Woaw. C'est un roman dont les pages filent, sans que l'on s'en aperçoive. Les personnages sont tous très différents et à la fois se complètent parfaitement. On passe un moment agréable en leur compagnie, malgré les circonstances.
Et puis, quel plaisir de retrouver l'écriture de Marie Laberge. C'est plein d'émotion, fort, puissant et très très plaisant.
Un qui me vient: "wow" Quel livre, beaucoup d'émotion! J'ai adoré comme ces écrits. C'est touchant. Tu vois le parcours du monde qui reste après un suicide. Que dire de Charlène et Vincent ( je l'ai adore)
Très belle analyse de l'impact du suicide sur "ceux qui restent". Comme d'habitude, Marie Laberge nous fait connaître et aimer différents personnages en descendant au plus profond de leur psyché.
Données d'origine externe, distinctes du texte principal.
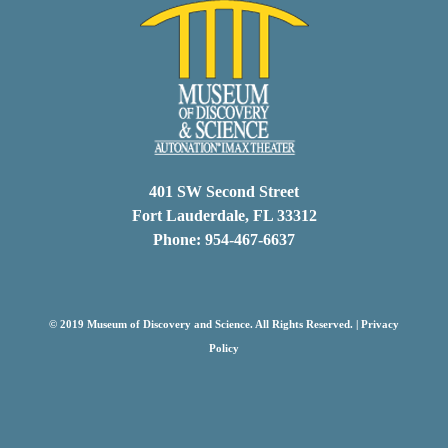
401 SW Second Street
Fort Lauderdale, FL 33312
Phone: 954-467-6637
© 2019 Museum of Discovery and Science. All Rights Reserved. |
Privacy
Policy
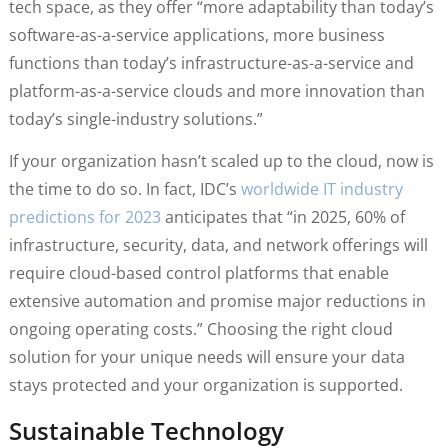
tech space, as they offer “more adaptability than today’s
software-as-a-service applications, more business
functions than today’s infrastructure-as-a-service and
platform-as-a-service clouds and more innovation than
today’s single-industry solutions.”
If your organization hasn’t scaled up to the cloud, now is
the time to do so. In fact, IDC’s
worldwide IT industry
predictions for 2023
anticipates that “in 2025, 60% of
infrastructure, security, data, and network offerings will
require cloud-based control platforms that enable
extensive automation and promise major reductions in
ongoing operating costs.” Choosing the right cloud
solution for your unique needs will ensure your data
stays protected and your organization is supported.
Sustainable Technology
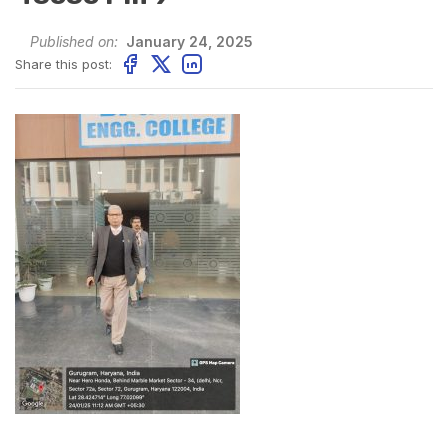
Published on:
January 24, 2025
Share this post:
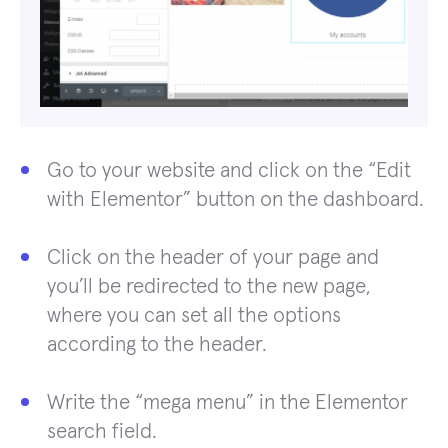
Go to your website and click on the “Edit
with Elementor” button on the dashboard.
Click on the header of your page and
you’ll be redirected to the new page,
where you can set all the options
according to the header.
Write the “mega menu” in the Elementor
search field.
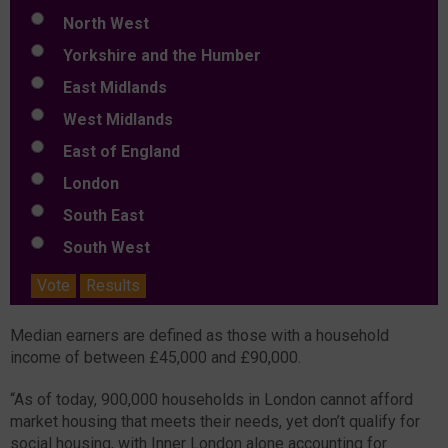
North West
Yorkshire and the Humber
East Midlands
West Midlands
East of England
London
South East
South West
Vote
Results
Median earners are defined as those with a household
income of between £45,000 and £90,000.
“As of today, 900,000 households in London cannot afford
market housing that meets their needs, yet don’t qualify for
social housing, with Inner London alone accounting for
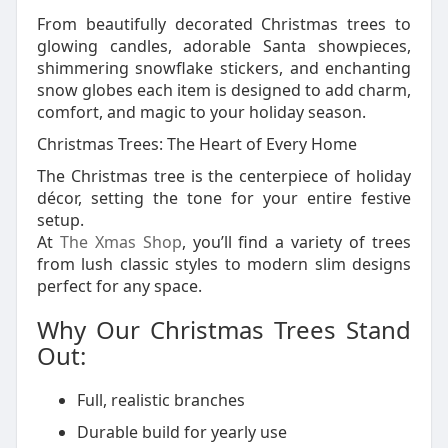
From beautifully decorated Christmas trees to
glowing candles, adorable Santa showpieces,
shimmering snowflake stickers, and enchanting
snow globes each item is designed to add charm,
comfort, and magic to your holiday season.
Christmas Trees: The Heart of Every Home
The Christmas tree is the centerpiece of holiday
décor, setting the tone for your entire festive
setup.
At
The Xmas Shop
, you’ll find a variety of trees
from lush classic styles to modern slim designs
perfect for any space.
Why Our Christmas Trees Stand
Out:
Full, realistic branches
Durable build for yearly use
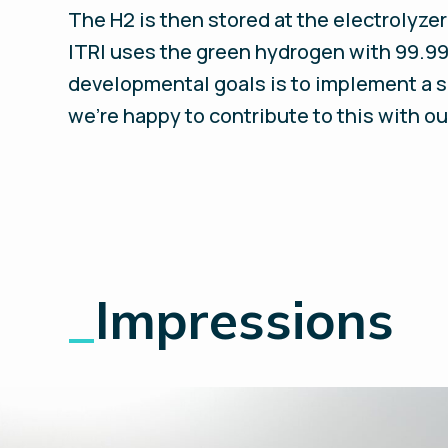
The H2 is then stored at the electrolyzer
ITRI uses the green hydrogen with 99.99
developmental goals is to implement a s
we’re happy to contribute to this with o
_
Impressions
Comment le suicide laisse des traces sur les proches, pendant des années. Très touchant et personnages attachants à travers leurs qualités et leurs faiblesses.
Et doit-on vraiment tenter de rationaliser cet acte..? Surtout quand aucune explication n'est laissée sur son chemin? Quand vivre avec la perte peut conduire à renouer avec l'humain, découvrir des (Les?) émotions; se remettre en question : vainement par la culpabilité corrosive, puis de façon évolutive et "constructive". Construire et se reconstruire; dénouer et renouer; expliquer et s'expliquer...se trouver?